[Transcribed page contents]
BEGIN
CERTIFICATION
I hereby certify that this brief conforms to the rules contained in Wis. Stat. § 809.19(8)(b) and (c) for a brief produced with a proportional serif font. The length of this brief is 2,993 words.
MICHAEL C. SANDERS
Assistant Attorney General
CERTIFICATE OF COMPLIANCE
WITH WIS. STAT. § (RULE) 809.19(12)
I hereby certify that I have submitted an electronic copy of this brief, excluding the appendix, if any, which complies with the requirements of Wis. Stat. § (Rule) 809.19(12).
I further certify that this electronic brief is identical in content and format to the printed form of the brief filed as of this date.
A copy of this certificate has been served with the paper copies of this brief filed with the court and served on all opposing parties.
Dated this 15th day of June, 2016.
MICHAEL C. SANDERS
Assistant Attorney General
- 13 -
END
Task details: Write out every line of the data that holds the word "copy".

Task result:
I hereby certify that I have submitted an electronic copy of this brief, excluding the appendix, if any, which complies with the requirements of Wis. Stat. § (Rule) 809.19(12).
A copy of this certificate has been served with the paper copies of this brief filed with the court and served on all opposing parties.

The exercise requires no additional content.